Но этого мне было бы мало. Истина оказалась довольно проста: в том ресторане – будь я просто бэк, бариста или официантка – там я не абы кто. И я не стала бы утверждать, что дело в «пятидесяти одном проценте», такой ярлык слишком уж смахивал на робота. Но я чувствовала себя отмеченной, избранной. Чувствовала, что меня выделили, не мои сослуживцы, которые меня презирали, нет, меня выделил и отметил сам город. И всякий раз, когда меня тянуло пожаловаться, застонать или закатить глаза, я улыбалась.

III

И однажды я взбежала по лестнице в раздевалку, а за мной следом поднялась тетка из офиса. Сама она была в унылой, однотонной хламиде, зато в руках несла три вешалки с накрахмаленными полосатыми рубашками «Брук Бразерс» – из тех андрогинных рубашек, которые балансируют на грани между конференц-залом и цирком.

– Поздравляю, – сказала она тоном таким же скучным, как ее одежда. – Вот твои «полоски».

Повесив рубашки в шкафчик, я долго на них смотрела. Я уже не на испытательном сроке. У меня есть работа. В самом популярном ресторане Нью-Йорк-Сити. Я пощупала рубашки, и это случилось: груз с меня спал. Все, я окончательно сбежала. Я подумала про сложнейший механизм большого города и поняла, что стала необходимой для его работы шестеренкой.

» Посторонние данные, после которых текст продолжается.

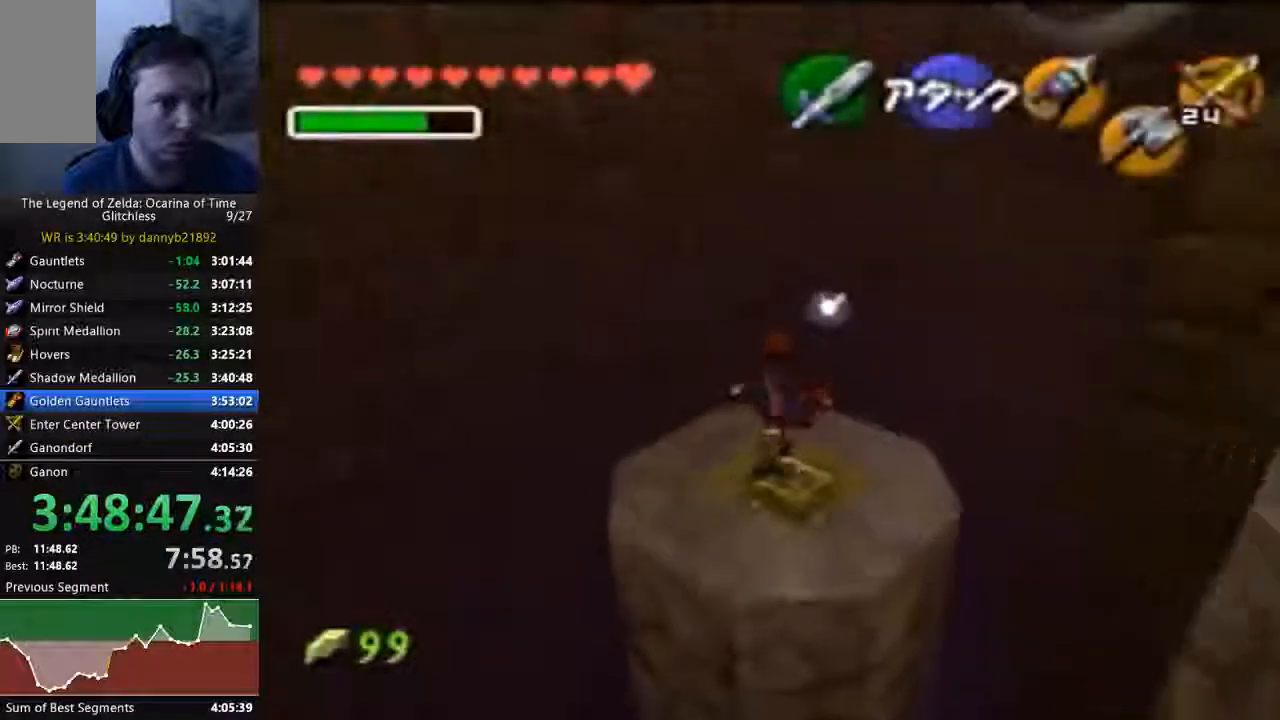
{"dt_ms": 500, "buttons": ["C_LEFT"], "left_stick": "center", "events": [[67, "left_stick", "down-left"], [167, "left_stick", "center"], [233, "C_LEFT", "down"]]}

Я надела рубашку в синюю полоску. Мне почудилось, что на меня повеяло легким бризом. Я словно бы понемногу приходила в себя от анестезии. Я видела перед собой человека, я узнавала личность.

Она остановила меня, не успела я сделать несколько шагов в обеденный зал, в руке у нее был бокал вина. У меня возникло мимолетнее ощущение, что она очень давно меня поджидает.

– Открой рот, – велела Симона, величественно вздернув подбородок.

Мы уставились друг на друга. Перед каждой сменой она подкрашивала губы бескомпромиссно-алым. У нее были темно-русые волосы, непокорные, мелко вьющиеся, опушающие перышками лицо – как у рок-богини семидесятых. Но само лицо было строгим, классическим. Она протянула мне бокал и стала ждать.

В силу то ли случайности, то ли привычки я опрокинула вино, как текилу.

– Теперь открой рот, – приказала она. – Воздух должен взаимодействовать с вином. Они расцветают вместе.

Я открыла рот, но вино-то уже проглотила.

– Дегустация вина с гостями сущий фарс, – продолжала тем временем она: глаза закрыты, нос почти погружен в бокал. – Единственный способ познакомиться с вином – провести с ним несколько часов. Позволить ему измениться, а потом позволить ему изменить тебя. Чтобы вообще что-то узнать, надо с этим пожить.

На следующий день у меня был выходной, и мне хотелось отпраздновать. Я решила устроить себе экскурсию в Метрополитен. Официанты вечно болтали про то, куда ходили: концерты, фильмы, спектакли, шоу, выставки. Я ни слова не понимала из того, о чем они болтали, хотя и прослушала курс введения в историю искусства в колледже. В музей я пошла потому, что надо же мне было вносить свою лепту в разговор, пока крутим салфетки.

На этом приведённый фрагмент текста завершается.